### SOURCE DOCUMENT:
━━━

10 slow-growing broiler feeding tips

To ensure profitability in slow-growing broiler production, nutritionists should alter the nutrient density and the raw materials usage in their diets.


Slow-growing broiler breeds, birds with different carcass conformation to fast-growing strains, are increasingly popular in poultry production. Slow-growing strains have less efficient feed conversion than conventional breeds and require more space per head. As such, costs increase by 25 to 30 percent or more.

Niche markets for slow-growing broilers have already been established in the U.K., France and the Netherlands, supported by accreditation schemes, which specify certain slow-growing breeds, growth parameters, management systems and the age to which they are kept.

To make production cost effective, as well as ensuring health and welfare of the birds, specific diets should be formulated.

Slow food trend

The growing market for slow-growing broilers has been driven by two main factors: first, animal welfare. There is a belief that birds that grow slower are happier and healthier. It is from this standpoint that animal rights groups, e.g. the Global Animal Partnership (GAP) in the U.S., are putting pressure on food retail and service companies to only buy slow-grown chicken.

━━━

(Extracted data entries)

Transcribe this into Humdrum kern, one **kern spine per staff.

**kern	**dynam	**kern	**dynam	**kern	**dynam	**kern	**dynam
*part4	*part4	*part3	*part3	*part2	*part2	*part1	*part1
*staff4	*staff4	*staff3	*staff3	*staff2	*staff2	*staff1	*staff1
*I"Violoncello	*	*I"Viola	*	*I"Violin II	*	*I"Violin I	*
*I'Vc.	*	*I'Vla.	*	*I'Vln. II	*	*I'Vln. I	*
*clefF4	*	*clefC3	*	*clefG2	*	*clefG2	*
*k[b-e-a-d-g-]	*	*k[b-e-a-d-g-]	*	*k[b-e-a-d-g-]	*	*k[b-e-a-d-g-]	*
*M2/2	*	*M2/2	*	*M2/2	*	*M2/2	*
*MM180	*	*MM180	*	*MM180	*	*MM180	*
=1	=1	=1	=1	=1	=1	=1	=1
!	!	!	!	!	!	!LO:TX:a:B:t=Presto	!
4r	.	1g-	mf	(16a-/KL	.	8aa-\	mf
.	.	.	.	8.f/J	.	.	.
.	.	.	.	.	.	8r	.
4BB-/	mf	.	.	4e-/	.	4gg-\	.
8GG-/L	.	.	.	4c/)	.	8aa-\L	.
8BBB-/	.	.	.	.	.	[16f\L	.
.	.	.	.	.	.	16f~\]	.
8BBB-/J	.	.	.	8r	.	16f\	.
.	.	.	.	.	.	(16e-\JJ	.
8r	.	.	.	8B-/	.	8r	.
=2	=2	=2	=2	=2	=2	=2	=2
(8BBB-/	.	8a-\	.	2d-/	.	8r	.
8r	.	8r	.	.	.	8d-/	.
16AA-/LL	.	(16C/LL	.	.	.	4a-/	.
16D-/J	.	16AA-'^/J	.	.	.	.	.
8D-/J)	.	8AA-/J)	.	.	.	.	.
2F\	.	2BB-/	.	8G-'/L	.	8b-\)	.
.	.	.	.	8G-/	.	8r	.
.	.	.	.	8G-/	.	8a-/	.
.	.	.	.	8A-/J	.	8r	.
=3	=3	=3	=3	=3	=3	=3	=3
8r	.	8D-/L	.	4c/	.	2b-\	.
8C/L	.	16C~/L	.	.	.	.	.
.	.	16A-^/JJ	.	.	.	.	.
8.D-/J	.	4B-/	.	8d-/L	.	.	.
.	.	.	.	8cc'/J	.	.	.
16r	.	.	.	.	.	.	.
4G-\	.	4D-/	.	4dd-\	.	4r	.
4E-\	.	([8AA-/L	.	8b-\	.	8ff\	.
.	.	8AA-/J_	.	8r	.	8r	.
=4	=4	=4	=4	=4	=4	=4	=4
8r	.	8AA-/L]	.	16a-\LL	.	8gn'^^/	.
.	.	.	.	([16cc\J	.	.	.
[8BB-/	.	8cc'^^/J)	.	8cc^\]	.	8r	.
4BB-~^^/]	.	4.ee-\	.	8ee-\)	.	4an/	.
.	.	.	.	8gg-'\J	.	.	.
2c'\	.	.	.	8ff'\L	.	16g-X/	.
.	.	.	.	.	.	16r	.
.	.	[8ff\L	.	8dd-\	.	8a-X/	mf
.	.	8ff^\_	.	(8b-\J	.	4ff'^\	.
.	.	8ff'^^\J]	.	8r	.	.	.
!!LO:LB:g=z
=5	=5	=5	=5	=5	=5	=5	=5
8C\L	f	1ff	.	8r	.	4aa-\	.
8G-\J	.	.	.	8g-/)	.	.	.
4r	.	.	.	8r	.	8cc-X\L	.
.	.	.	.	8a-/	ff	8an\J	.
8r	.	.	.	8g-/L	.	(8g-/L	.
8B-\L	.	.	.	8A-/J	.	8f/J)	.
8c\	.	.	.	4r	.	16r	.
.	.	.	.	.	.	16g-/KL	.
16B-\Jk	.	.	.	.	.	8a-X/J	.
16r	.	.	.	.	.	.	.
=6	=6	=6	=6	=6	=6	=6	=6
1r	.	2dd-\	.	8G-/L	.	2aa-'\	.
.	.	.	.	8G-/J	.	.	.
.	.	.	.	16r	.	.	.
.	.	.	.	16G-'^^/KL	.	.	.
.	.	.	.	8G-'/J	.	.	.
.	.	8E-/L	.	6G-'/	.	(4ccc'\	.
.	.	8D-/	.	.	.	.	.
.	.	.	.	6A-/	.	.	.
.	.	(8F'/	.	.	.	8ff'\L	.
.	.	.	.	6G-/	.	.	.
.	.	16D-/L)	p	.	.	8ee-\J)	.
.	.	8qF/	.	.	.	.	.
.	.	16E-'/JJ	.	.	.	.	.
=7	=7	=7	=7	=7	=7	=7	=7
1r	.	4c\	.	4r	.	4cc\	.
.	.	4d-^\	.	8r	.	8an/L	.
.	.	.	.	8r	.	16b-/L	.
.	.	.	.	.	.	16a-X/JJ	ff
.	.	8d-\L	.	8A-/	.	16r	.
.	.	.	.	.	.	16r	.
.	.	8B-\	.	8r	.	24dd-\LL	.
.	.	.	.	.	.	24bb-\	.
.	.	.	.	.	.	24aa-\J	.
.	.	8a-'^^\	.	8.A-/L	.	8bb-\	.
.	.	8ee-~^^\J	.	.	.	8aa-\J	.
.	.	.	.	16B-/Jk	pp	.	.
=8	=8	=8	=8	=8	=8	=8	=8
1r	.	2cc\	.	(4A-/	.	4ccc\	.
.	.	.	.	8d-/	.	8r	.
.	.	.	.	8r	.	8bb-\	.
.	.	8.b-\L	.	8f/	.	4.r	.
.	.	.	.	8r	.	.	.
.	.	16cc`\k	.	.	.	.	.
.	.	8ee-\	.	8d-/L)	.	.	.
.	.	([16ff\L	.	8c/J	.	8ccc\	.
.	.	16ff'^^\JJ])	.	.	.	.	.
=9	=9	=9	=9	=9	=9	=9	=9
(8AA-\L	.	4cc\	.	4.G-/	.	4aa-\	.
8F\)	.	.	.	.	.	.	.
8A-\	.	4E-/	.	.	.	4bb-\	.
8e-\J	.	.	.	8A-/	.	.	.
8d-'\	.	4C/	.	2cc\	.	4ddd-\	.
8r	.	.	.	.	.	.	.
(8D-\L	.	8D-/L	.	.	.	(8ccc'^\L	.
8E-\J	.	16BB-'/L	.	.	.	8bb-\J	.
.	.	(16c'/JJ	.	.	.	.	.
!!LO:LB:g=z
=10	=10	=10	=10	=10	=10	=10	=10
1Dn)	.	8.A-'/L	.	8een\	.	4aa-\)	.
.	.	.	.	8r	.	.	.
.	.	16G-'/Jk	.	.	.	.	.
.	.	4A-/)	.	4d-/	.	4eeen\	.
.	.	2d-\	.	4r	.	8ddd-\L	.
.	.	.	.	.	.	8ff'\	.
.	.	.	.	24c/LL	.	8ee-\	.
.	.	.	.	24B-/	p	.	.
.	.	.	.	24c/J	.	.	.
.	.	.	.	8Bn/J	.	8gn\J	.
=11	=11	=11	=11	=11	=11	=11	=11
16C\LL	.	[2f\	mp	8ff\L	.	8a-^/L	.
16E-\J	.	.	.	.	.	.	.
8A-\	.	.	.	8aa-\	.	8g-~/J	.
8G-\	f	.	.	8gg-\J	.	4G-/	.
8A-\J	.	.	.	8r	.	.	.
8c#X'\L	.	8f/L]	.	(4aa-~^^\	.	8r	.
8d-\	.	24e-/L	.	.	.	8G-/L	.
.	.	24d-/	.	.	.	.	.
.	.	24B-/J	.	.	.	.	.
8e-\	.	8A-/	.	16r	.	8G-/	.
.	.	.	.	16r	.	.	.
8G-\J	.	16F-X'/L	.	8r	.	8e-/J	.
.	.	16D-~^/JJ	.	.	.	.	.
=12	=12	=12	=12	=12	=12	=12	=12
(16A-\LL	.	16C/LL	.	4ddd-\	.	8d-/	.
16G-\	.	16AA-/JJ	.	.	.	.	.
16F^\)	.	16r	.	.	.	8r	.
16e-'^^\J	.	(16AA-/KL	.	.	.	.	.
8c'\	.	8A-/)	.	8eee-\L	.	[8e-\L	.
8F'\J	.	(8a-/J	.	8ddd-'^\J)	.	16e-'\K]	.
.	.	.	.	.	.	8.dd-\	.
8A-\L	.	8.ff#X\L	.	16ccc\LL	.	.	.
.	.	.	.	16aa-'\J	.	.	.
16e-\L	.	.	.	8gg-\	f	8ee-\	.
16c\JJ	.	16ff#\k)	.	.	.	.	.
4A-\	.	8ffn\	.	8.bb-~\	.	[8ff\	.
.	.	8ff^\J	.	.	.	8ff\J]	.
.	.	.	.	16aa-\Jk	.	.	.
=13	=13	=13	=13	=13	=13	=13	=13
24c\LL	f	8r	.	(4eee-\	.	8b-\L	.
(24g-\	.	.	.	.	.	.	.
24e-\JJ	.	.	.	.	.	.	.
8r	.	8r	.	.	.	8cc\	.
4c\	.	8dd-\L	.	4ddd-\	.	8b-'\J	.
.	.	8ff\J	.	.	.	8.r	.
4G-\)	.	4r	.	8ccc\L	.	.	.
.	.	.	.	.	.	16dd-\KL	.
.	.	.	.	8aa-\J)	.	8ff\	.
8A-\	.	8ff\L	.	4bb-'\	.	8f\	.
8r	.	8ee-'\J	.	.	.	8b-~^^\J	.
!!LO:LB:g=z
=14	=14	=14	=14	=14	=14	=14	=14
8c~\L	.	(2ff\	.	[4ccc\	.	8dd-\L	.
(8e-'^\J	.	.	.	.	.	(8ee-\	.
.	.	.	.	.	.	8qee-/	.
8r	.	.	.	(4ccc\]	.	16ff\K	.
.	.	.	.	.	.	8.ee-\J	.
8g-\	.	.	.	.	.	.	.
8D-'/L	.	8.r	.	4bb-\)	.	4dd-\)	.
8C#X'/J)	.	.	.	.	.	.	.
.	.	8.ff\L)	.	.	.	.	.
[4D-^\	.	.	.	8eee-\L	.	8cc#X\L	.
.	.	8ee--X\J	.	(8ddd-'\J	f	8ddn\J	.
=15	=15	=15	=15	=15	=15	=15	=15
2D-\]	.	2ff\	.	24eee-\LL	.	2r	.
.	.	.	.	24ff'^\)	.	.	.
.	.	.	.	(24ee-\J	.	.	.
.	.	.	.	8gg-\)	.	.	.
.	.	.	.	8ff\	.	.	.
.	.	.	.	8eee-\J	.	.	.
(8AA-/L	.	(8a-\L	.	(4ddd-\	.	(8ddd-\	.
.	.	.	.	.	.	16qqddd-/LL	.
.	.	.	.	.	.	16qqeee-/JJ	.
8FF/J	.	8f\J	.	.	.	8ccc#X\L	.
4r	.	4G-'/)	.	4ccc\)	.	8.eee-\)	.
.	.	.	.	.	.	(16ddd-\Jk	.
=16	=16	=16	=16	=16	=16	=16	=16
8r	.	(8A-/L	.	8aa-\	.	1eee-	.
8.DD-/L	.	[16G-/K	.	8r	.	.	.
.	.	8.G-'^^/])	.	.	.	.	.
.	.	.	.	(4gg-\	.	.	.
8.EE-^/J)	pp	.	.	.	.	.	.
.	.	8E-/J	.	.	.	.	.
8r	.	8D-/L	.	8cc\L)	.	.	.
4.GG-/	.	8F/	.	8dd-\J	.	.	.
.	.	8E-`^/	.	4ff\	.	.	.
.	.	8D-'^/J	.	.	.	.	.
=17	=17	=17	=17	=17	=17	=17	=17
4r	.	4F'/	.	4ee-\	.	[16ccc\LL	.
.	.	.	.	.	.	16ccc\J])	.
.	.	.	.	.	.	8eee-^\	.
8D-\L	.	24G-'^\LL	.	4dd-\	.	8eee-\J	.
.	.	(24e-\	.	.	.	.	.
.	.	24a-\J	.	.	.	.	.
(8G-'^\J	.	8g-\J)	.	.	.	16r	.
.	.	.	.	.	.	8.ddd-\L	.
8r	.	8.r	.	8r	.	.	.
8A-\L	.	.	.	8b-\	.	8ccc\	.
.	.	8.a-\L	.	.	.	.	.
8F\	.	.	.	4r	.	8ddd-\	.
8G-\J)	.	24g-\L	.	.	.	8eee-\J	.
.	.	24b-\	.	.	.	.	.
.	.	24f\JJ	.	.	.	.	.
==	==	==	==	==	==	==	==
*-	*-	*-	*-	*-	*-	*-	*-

━━━

### JOBS:
1. Translate this sentence from the broiler feeding article into Spanish: "Slow-growing strains have less efficient feed conversion than conventional breeds and require more space per head."
2. Pick up the article on feeding slow-growing broilers after its final sentence and keep writing it.

### ANSWERS TO THE EXERCISES:
1. Las estirpes de crecimiento lento tienen una conversión alimenticia menos eficiente que las razas convencionales y requieren más espacio por cabeza.

2.
The second is taste and quality, where consumers are happy to pay more for a premium product. This fits with the rest of the slow food movement, where the use of traditional breeds of animal or varieties of plants sits alongside less intensive production methods. Accreditation bodies include GAP (U.S.), Royal Society for the Prevention of Cruelty to Animals (RSPCA) assured (U.K.), Label Rouge (France) and Better Life in the Netherlands, where already slow-growing broilers make up 25 to 30 percent of production.

Slow-growing breeds

Broilers bred specifically for the organic and free-range chicken markets have been available for some time. These are brown or colored birds, suited to a more traditional style of production. While fast-growing broilers do not perform as well in free-range systems, these rustic birds perform equally outside and in. In some cases, the male and female parent stock are brown while, for others, a brown female is crossed with a standard white male broiler. In this case, the growth rates and carcass conformation are intermediate.

As standard commercial breeds have gotten heavier, the breast meat yield has increased (~30 percent) — fitting with the demand for white meat. Older style breeds have a very different carcass confirmation, with 10 percent less breast meat but larger legs and wings.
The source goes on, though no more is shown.